Could the persons house be put in 2 persons name ? Or where do they look to see what extra tax they would have to pay.


----------



## organgrinder (Jan 20, 2008)

The house can be put in two names but it needs to be done through a lawyer. HMRC will take a 50/50 split where a property is in joint names between husband and wife so if you want something different, the lawyers need to split the title differently.

Relief for mortgage interest on buy to lets is being restricted over the next 3 years and will eventually just be 20% tax relief. If you are a basic rate taxpayer it makes no difference but it can be significant for higher rate taxpayers.

Tax relief for mortgage interest is also going to be given by way of a tax credit, so the interest won't reduce the profit from rental. This can have unexpected consequences where say the individual's salary is £48,000 and he currently makes £1000 profit from letting his flat on which he pays £4,000 mortgage interest a year.
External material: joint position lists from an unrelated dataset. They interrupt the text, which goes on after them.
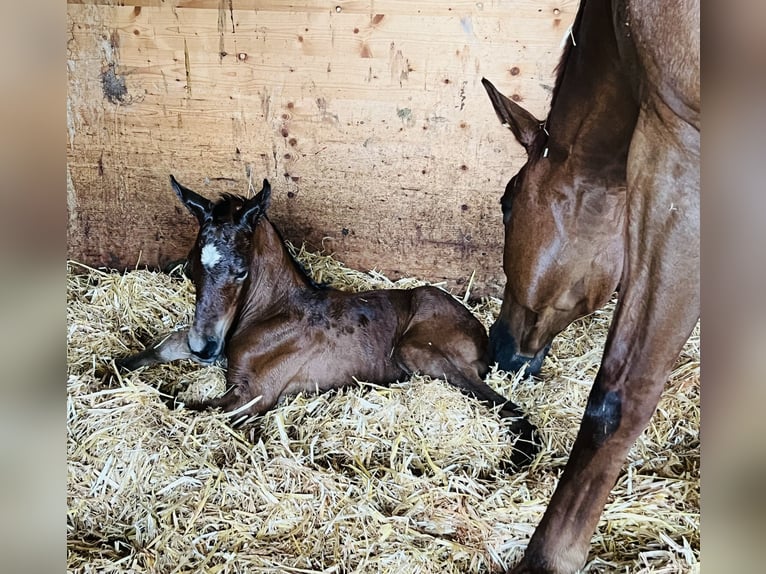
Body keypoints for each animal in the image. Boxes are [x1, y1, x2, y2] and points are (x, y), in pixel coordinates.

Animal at [120, 176, 540, 468]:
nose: (204, 346)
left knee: (509, 408)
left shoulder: (251, 397)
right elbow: (162, 349)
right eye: (192, 267)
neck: (272, 313)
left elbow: (176, 402)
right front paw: (115, 369)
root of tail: (481, 333)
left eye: (240, 272)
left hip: (415, 348)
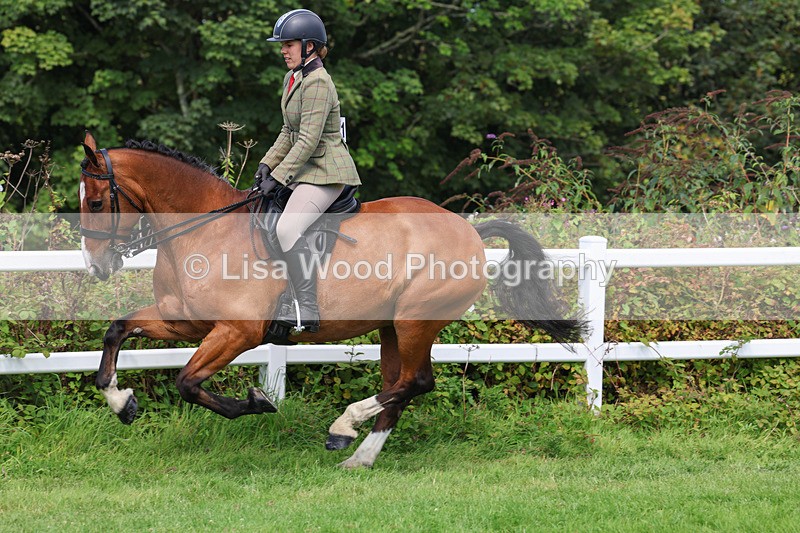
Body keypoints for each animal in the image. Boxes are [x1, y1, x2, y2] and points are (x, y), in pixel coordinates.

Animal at [78, 131, 585, 468]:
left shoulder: (237, 331)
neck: (205, 229)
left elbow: (187, 382)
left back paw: (344, 427)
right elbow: (116, 330)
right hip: (391, 328)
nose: (97, 266)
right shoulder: (182, 320)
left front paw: (256, 402)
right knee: (399, 387)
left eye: (97, 202)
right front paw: (121, 403)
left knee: (416, 382)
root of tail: (470, 232)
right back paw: (357, 457)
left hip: (416, 321)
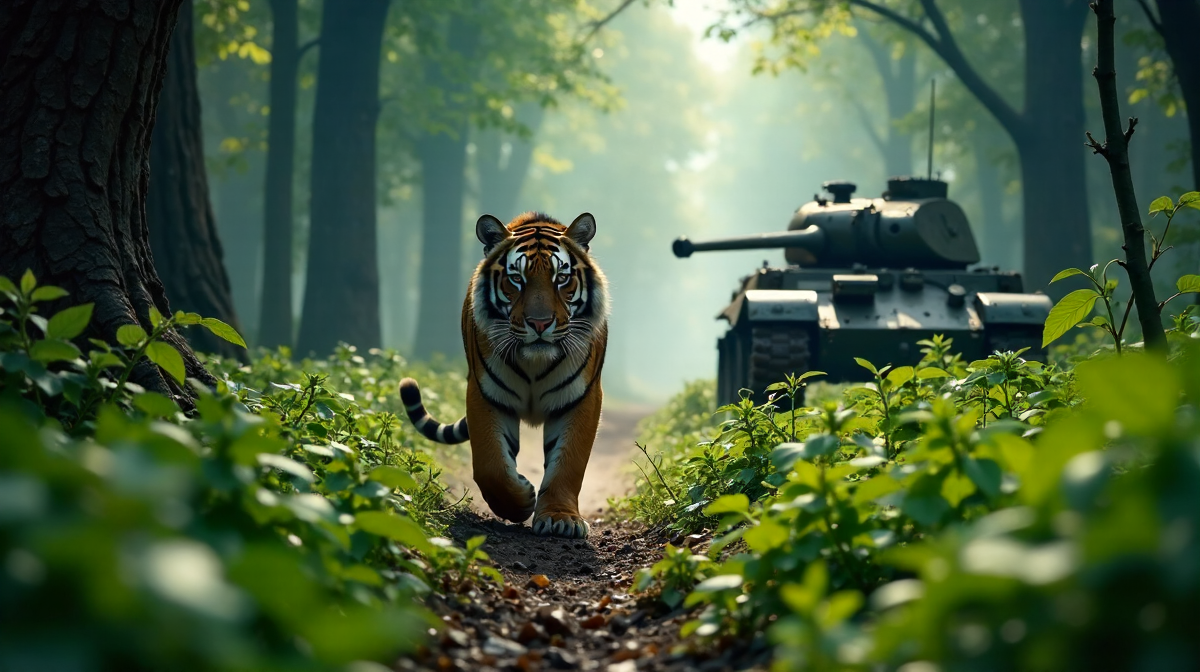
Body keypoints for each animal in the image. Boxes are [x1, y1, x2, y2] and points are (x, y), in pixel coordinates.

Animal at [399, 211, 609, 539]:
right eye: (516, 279)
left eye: (561, 278)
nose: (539, 323)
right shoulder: (486, 393)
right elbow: (491, 466)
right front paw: (521, 501)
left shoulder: (582, 398)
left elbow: (568, 464)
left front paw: (560, 519)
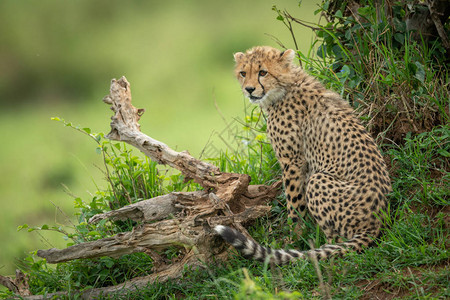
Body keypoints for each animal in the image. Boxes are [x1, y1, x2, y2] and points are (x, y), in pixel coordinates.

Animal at [214, 45, 390, 264]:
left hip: (319, 180)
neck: (286, 86)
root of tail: (376, 222)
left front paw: (294, 237)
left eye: (263, 72)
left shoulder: (292, 161)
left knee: (337, 241)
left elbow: (294, 202)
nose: (249, 89)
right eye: (243, 73)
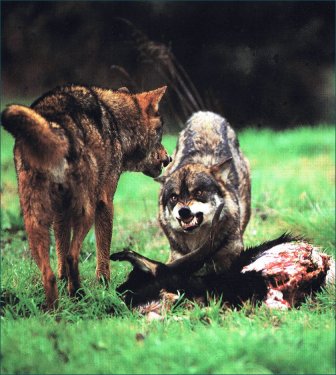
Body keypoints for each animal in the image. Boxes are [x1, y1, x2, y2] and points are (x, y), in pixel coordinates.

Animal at [1, 84, 171, 308]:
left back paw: (54, 309)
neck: (117, 124)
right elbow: (103, 251)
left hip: (34, 221)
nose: (169, 158)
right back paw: (78, 295)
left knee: (48, 272)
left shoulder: (60, 213)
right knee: (73, 256)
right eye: (160, 134)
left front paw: (65, 282)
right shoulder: (105, 202)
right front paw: (104, 284)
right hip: (86, 212)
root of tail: (53, 123)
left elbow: (60, 255)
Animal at [158, 111, 249, 276]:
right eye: (174, 197)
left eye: (199, 192)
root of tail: (205, 114)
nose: (184, 211)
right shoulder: (177, 256)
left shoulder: (230, 253)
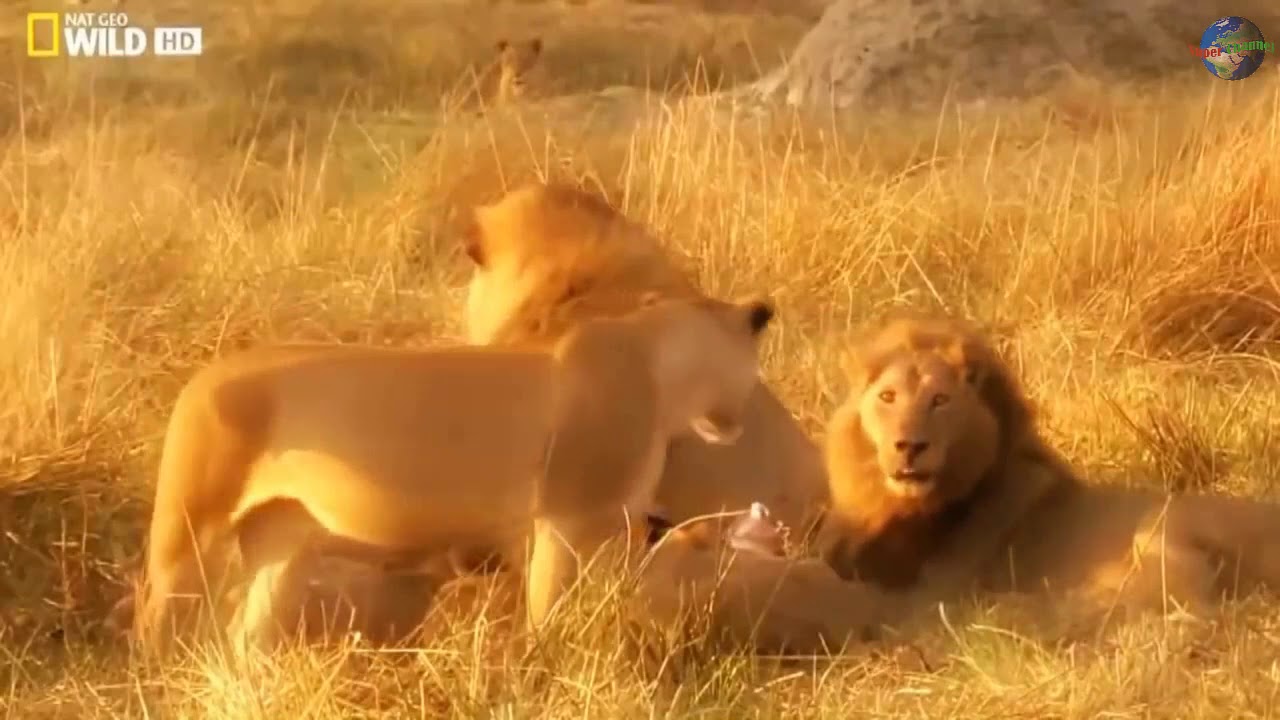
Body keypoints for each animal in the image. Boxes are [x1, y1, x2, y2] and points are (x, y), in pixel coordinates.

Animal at [134, 293, 775, 653]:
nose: (740, 421)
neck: (666, 369)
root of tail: (197, 380)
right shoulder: (565, 521)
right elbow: (550, 612)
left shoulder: (609, 529)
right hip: (189, 533)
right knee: (154, 619)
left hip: (280, 540)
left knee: (244, 636)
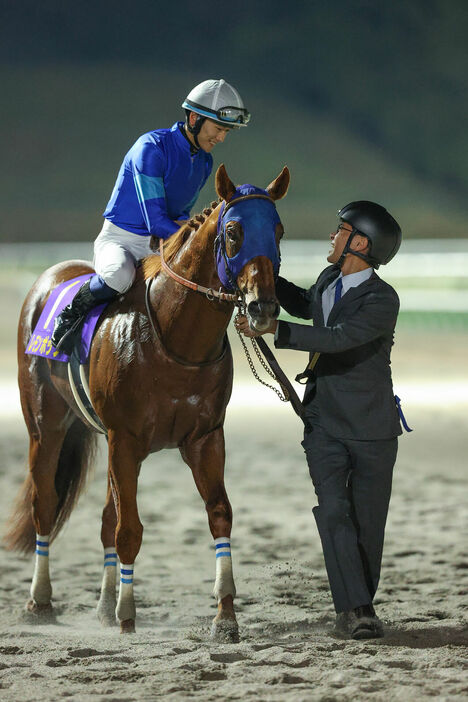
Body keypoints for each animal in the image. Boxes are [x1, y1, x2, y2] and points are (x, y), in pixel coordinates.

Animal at [5, 162, 288, 640]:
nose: (263, 309)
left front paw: (225, 615)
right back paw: (39, 603)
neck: (175, 339)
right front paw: (127, 616)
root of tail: (50, 277)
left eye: (279, 230)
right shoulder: (126, 440)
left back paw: (101, 605)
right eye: (233, 231)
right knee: (44, 506)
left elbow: (219, 514)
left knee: (104, 518)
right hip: (46, 426)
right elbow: (129, 531)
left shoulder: (205, 439)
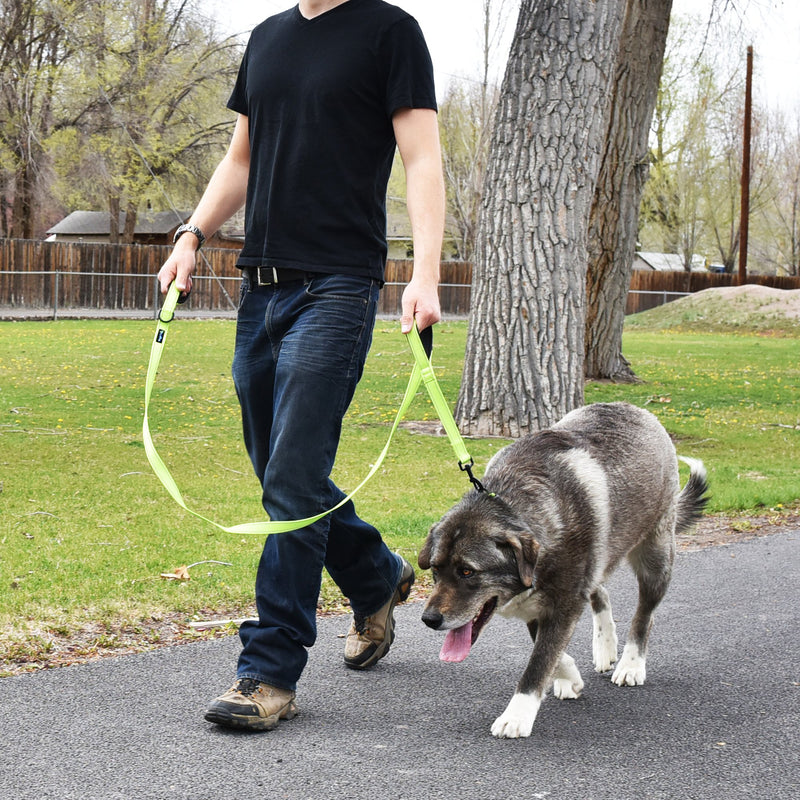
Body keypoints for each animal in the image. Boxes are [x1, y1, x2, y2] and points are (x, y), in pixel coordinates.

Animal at [418, 404, 708, 740]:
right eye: (435, 569)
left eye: (467, 572)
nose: (429, 620)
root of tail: (635, 409)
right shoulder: (540, 606)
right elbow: (550, 653)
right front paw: (569, 677)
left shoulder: (563, 602)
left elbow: (539, 661)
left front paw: (517, 715)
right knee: (599, 590)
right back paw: (605, 646)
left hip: (655, 556)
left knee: (644, 615)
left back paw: (631, 663)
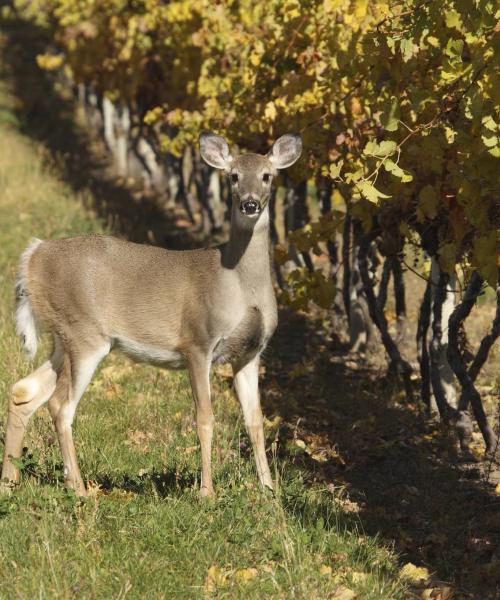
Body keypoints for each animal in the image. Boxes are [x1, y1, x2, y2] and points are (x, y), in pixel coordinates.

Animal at [0, 134, 300, 500]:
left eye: (268, 176)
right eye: (233, 177)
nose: (250, 204)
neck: (239, 284)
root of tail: (33, 256)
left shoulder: (251, 353)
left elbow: (255, 422)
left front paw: (269, 492)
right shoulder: (197, 342)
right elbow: (205, 418)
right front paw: (206, 493)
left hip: (64, 336)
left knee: (24, 391)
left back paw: (9, 483)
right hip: (83, 333)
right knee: (60, 405)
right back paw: (79, 489)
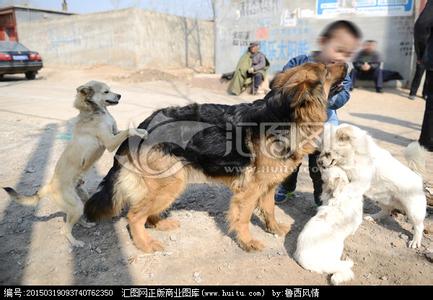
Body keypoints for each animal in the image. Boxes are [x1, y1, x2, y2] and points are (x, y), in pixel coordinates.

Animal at [2, 81, 147, 247]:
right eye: (106, 91)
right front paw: (141, 132)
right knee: (64, 229)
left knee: (72, 220)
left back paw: (86, 224)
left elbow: (126, 130)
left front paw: (139, 130)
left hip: (81, 201)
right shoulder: (110, 141)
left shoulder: (115, 132)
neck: (94, 112)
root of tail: (50, 185)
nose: (119, 95)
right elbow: (128, 130)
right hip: (75, 206)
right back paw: (75, 242)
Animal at [85, 62, 348, 253]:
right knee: (134, 215)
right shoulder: (250, 190)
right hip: (170, 182)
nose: (346, 63)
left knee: (145, 212)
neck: (284, 117)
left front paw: (274, 229)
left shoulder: (268, 186)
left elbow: (270, 209)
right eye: (326, 70)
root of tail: (143, 125)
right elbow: (243, 218)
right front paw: (247, 243)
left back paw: (160, 223)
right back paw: (145, 243)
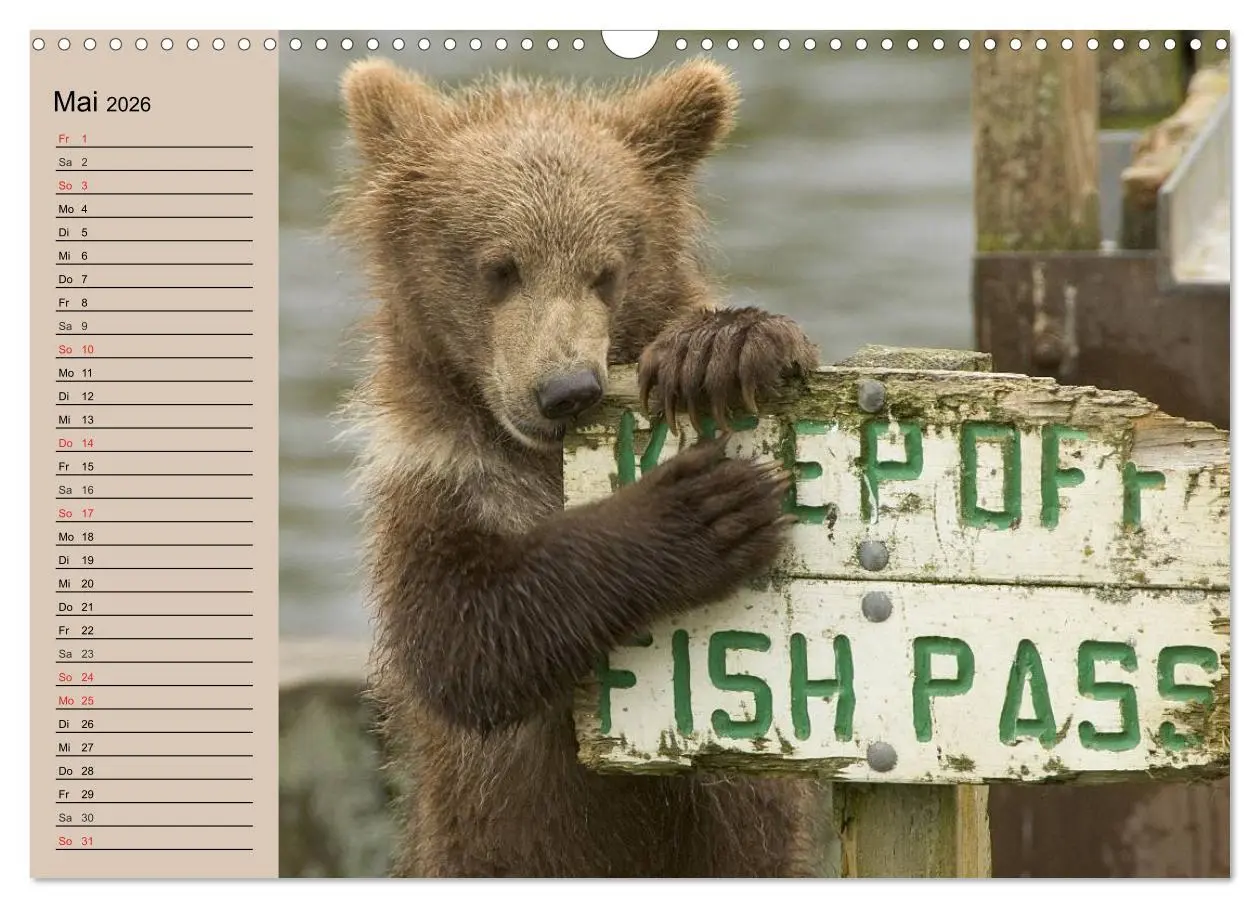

Once the changes kick in fully, the profit from his letting will be £5,000 and he will get a tax credit of £800 (£4,000 x 20%) for interest relief. The problem with that is that his gross income is now £53,000 (£48K + £5K) and if he or his wife currently get Child Benefit, they will start to lose some of it because their income exceeds £50K, even though nothing has changed!


----------



## RaceGlazer (Jan 10, 2007)

They really need to be advised professionally IMHO


----------